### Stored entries
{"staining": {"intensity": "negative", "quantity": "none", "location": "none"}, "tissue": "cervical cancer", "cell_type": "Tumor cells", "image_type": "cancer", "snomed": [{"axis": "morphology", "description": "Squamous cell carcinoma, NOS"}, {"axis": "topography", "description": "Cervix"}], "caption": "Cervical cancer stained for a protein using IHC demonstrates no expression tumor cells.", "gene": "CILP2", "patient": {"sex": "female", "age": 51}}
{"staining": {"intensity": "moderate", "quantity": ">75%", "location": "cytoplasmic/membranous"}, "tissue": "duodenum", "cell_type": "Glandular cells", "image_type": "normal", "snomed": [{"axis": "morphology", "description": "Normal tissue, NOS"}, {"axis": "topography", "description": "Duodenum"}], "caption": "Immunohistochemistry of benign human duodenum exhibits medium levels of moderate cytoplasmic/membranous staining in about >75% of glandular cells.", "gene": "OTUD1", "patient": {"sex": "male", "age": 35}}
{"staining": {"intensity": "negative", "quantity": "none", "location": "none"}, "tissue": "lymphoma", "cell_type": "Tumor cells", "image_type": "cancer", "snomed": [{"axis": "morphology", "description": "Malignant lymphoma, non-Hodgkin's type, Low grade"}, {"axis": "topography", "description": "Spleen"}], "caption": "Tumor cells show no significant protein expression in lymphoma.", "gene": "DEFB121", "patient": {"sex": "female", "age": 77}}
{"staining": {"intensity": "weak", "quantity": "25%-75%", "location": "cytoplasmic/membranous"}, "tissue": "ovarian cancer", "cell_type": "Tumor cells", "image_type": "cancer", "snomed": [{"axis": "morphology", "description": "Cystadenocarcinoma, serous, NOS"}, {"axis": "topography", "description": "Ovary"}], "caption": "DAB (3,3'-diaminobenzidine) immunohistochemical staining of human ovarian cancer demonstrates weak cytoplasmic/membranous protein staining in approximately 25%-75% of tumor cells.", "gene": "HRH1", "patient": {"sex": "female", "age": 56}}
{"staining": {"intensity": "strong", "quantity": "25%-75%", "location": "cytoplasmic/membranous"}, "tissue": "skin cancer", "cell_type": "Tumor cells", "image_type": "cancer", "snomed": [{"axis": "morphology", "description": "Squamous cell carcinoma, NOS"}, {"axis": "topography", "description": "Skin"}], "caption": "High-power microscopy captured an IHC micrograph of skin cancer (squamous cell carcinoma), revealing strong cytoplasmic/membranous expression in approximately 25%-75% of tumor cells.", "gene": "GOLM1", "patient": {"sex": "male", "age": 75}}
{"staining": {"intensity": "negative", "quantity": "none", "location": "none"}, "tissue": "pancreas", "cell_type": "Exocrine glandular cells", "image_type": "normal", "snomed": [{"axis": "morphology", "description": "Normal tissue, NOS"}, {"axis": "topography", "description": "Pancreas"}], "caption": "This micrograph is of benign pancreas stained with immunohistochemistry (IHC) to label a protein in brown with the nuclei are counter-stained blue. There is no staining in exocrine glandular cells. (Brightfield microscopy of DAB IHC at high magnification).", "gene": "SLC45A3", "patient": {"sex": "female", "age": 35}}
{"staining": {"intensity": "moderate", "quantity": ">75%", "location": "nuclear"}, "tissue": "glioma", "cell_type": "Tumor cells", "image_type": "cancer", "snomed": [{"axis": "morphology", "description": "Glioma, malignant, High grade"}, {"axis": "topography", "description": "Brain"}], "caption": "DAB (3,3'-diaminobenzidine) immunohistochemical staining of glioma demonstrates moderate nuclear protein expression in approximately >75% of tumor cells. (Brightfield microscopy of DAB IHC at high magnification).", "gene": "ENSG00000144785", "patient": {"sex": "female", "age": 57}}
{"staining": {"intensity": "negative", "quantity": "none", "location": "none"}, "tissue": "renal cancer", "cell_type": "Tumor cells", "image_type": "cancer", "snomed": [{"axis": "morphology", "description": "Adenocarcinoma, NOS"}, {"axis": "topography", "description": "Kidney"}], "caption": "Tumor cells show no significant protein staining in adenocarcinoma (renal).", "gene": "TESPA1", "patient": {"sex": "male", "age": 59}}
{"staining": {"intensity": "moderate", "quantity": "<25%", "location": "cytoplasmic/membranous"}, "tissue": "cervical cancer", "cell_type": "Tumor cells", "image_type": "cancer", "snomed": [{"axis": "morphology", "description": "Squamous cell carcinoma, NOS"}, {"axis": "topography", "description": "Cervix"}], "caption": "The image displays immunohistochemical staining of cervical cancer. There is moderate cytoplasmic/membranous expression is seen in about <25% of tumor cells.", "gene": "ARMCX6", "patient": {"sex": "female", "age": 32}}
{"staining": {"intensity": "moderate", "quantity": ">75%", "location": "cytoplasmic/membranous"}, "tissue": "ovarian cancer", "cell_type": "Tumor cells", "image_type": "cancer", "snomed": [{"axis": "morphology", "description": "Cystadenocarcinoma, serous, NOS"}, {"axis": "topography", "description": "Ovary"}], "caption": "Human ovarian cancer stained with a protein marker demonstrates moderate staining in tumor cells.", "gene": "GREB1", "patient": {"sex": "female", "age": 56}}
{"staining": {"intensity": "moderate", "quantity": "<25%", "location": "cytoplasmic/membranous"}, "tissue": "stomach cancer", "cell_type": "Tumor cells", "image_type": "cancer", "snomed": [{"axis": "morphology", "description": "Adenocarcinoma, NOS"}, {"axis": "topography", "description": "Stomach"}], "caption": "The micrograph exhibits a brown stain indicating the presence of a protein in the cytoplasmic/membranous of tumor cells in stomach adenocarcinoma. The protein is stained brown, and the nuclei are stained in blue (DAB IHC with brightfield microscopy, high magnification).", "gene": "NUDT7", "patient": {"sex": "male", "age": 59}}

### WHAT TO PRODUCE
For each line of the entries that holds the word "Normal", pull that line out.

### ANSWER TO THE EXERCISE
{"staining": {"intensity": "moderate", "quantity": ">75%", "location": "cytoplasmic/membranous"}, "tissue": "duodenum", "cell_type": "Glandular cells", "image_type": "normal", "snomed": [{"axis": "morphology", "description": "Normal tissue, NOS"}, {"axis": "topography", "description": "Duodenum"}], "caption": "Immunohistochemistry of benign human duodenum exhibits medium levels of moderate cytoplasmic/membranous staining in about >75% of glandular cells.", "gene": "OTUD1", "patient": {"sex": "male", "age": 35}}
{"staining": {"intensity": "negative", "quantity": "none", "location": "none"}, "tissue": "pancreas", "cell_type": "Exocrine glandular cells", "image_type": "normal", "snomed": [{"axis": "morphology", "description": "Normal tissue, NOS"}, {"axis": "topography", "description": "Pancreas"}], "caption": "This micrograph is of benign pancreas stained with immunohistochemistry (IHC) to label a protein in brown with the nuclei are counter-stained blue. There is no staining in exocrine glandular cells. (Brightfield microscopy of DAB IHC at high magnification).", "gene": "SLC45A3", "patient": {"sex": "female", "age": 35}}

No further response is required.